Quando foi fazer o exame, a médica já sugeriu procurar um mastologista "urgente", pois havia um nódulo suspeito. "Para mim, ali, desabou, porque estava sozinha e, para mim, não era nada demais, só uma ultra", lembra.
O resultado da biópsia saiu em abril do ano passado, confirmando o tumor. Bianca fez 16 sessões de quimioterapia, 15 de radioterapia e retirou a mama esquerda. No final de agosto deste ano, ela fez mastectomia na mama direita por prevenção, pois um teste genético positivo indicou possibilidade de retorno da doença.
"O câncer veio como uma bomba. Toda paciente sente que é uma sentença de morte e começa a rever tudo que queria fazer na vida", comenta. Foi assim com ela, uma urgência de viver com intensidade os momentos mais corriqueiros do dia e, como diz, "não perder tempo com besteira".

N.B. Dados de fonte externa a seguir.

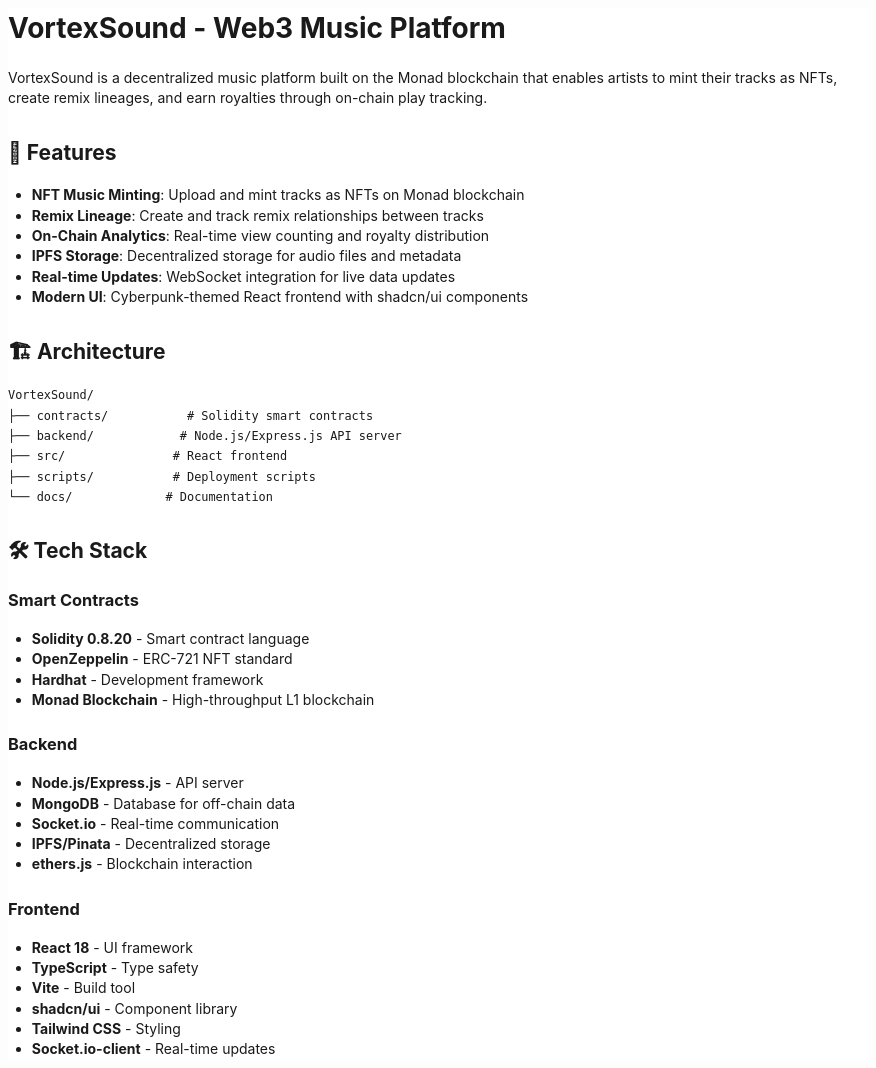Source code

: # VortexSound - Web3 Music Platform

VortexSound is a decentralized music platform built on the Monad blockchain that enables artists to mint their tracks as NFTs, create remix lineages, and earn royalties through on-chain play tracking.

## 🚀 Features

- **NFT Music Minting**: Upload and mint tracks as NFTs on Monad blockchain
- **Remix Lineage**: Create and track remix relationships between tracks
- **On-Chain Analytics**: Real-time view counting and royalty distribution
- **IPFS Storage**: Decentralized storage for audio files and metadata
- **Real-time Updates**: WebSocket integration for live data updates
- **Modern UI**: Cyberpunk-themed React frontend with shadcn/ui components

## 🏗️ Architecture

```
VortexSound/
├── contracts/           # Solidity smart contracts
├── backend/            # Node.js/Express.js API server
├── src/               # React frontend
├── scripts/           # Deployment scripts
└── docs/             # Documentation
```

## 🛠️ Tech Stack

### Smart Contracts
- **Solidity 0.8.20** - Smart contract language
- **OpenZeppelin** - ERC-721 NFT standard
- **Hardhat** - Development framework
- **Monad Blockchain** - High-throughput L1 blockchain

### Backend
- **Node.js/Express.js** - API server
- **MongoDB** - Database for off-chain data
- **Socket.io** - Real-time communication
- **IPFS/Pinata** - Decentralized storage
- **ethers.js** - Blockchain interaction

### Frontend
- **React 18** - UI framework
- **TypeScript** - Type safety
- **Vite** - Build tool
- **shadcn/ui** - Component library
- **Tailwind CSS** - Styling
- **Socket.io-client** - Real-time updates
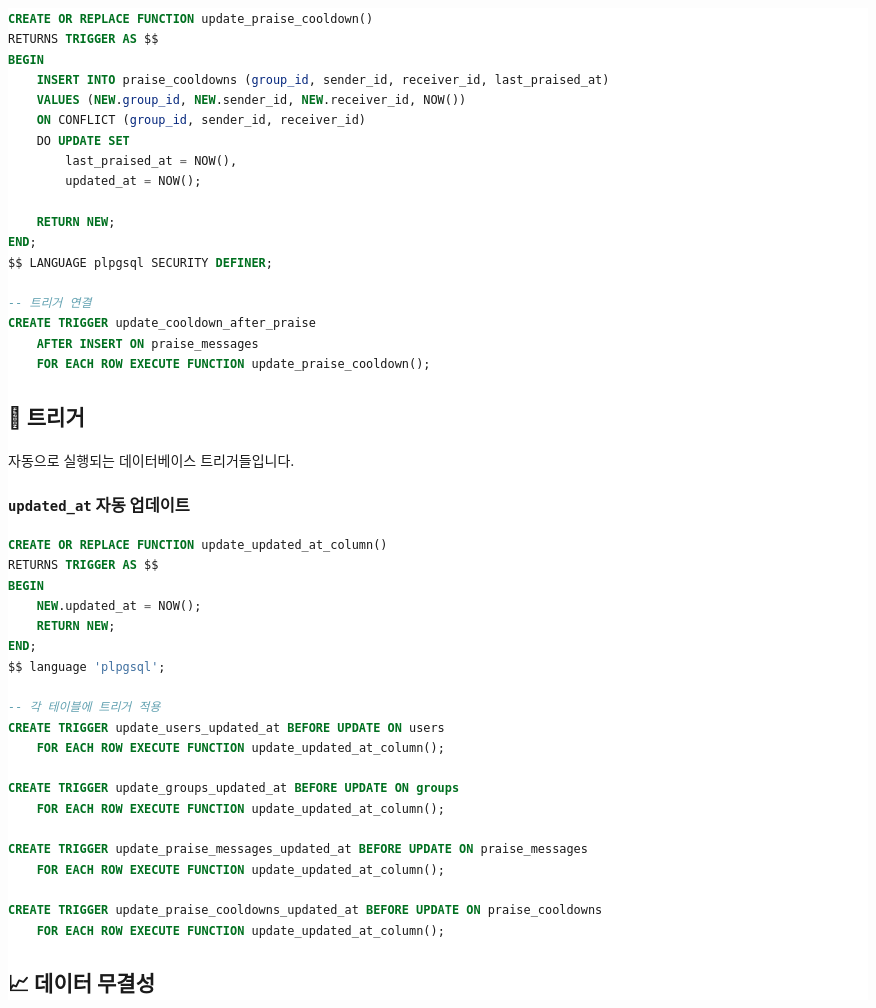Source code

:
 ```sql
CREATE OR REPLACE FUNCTION update_praise_cooldown()
RETURNS TRIGGER AS $$
BEGIN
    INSERT INTO praise_cooldowns (group_id, sender_id, receiver_id, last_praised_at)
    VALUES (NEW.group_id, NEW.sender_id, NEW.receiver_id, NOW())
    ON CONFLICT (group_id, sender_id, receiver_id)
    DO UPDATE SET 
        last_praised_at = NOW(),
        updated_at = NOW();
    
    RETURN NEW;
END;
$$ LANGUAGE plpgsql SECURITY DEFINER;

-- 트리거 연결
CREATE TRIGGER update_cooldown_after_praise
    AFTER INSERT ON praise_messages
    FOR EACH ROW EXECUTE FUNCTION update_praise_cooldown();
```

## 🔄 트리거

자동으로 실행되는 데이터베이스 트리거들입니다.

### `updated_at` 자동 업데이트

```sql
CREATE OR REPLACE FUNCTION update_updated_at_column()
RETURNS TRIGGER AS $$
BEGIN
    NEW.updated_at = NOW();
    RETURN NEW;
END;
$$ language 'plpgsql';

-- 각 테이블에 트리거 적용
CREATE TRIGGER update_users_updated_at BEFORE UPDATE ON users
    FOR EACH ROW EXECUTE FUNCTION update_updated_at_column();

CREATE TRIGGER update_groups_updated_at BEFORE UPDATE ON groups
    FOR EACH ROW EXECUTE FUNCTION update_updated_at_column();

CREATE TRIGGER update_praise_messages_updated_at BEFORE UPDATE ON praise_messages
    FOR EACH ROW EXECUTE FUNCTION update_updated_at_column();

CREATE TRIGGER update_praise_cooldowns_updated_at BEFORE UPDATE ON praise_cooldowns
    FOR EACH ROW EXECUTE FUNCTION update_updated_at_column();
```

## 📈 데이터 무결성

Vanessa teve o mesmo sentimento ao receber o diagnóstico. Foi depois de sentir um carocinho ao apalpar o seio que a saga começou. A mamografia e o exame clínico da ginecologista não acusaram suspeita, a ultrassom também não.
Ainda assim, ela foi orientada a consultar um mastologista, que repetiu o último exame e disse que não deveria ser tumor, pois os nódulos não tinham aspecto de malignidade. A última cartada foi fazer uma biópsia. "Esperar o resultado foi dolorido", diz.
Quinze dias depois, o exame confirmou o câncer. Vanessa foi encaminhada para a mesma oncologista de Bianca e seguiu com o tratamento: seis ciclos de quimioterapia, mastectomia e radioterapia. Hoje, faz uso de imunoterapia e bloqueador hormonal.
Em meio às sessões, continuou trabalhando, mas viu a rotina se transformar. "Foi o momento de parar e analisar o que eu queria. Arrumei tempo para terapia, atividade física. Mais de um ano depois, não gostaria de voltar a ser o que era antes."
Acesso a tratamento ainda é muito desigual
O tempo é um fator crucial para o tratamento do câncer de mama. Quando detectado de forma precoce e ainda em estágios iniciais, as chances de cura e controle da doença aumentam significativamente.
Os exames de rastreio como a mamografia são a chave para encontrar o tumor em estágios iniciais, mas além do diagnóstico precoce, é necessário também que o tratamento seja iniciado com rapidez, realidade distante para muitos pacientes.
Uma pesquisa realizada com 1.237 pessoas de todas as regiões do país que já foram diagnosticadas com câncer de mama e estão ou estiveram em tratamento indicou que:
- 51% das pacientes que utilizam plano de saúde iniciaram seu tratamento dentro de 30 dias após o diagnóstico
- 34% das pacientes do SUS vivenciaram uma situação semelhante
- 37% das pacientes do SUS tenham iniciado o tratamento dentro do limite de 60 dias estabelecido por lei
- mas 28% de pacientes enfrentaram atrasos, chegando a até seis meses em alguns casos
- no setor privado, 13% das pacientes também relataram início do tratamento após 60 dias
- todos os dias, cerca de sete novas pacientes chegam ao SUS com o diagnóstico de câncer de mama HER2 positivo, em estágio inicial e com alto risco de recorrência da doença (DataSUS)
Os dados são da pesquisa "Um Olhar Sobre o Câncer de Mama no Brasil", feita pela Roche, em parceria com a Femama e Instituto Oncoguia, e realizada pela Editora Abril. As entrevistas foram feitas através de formulário online em maio de 2023.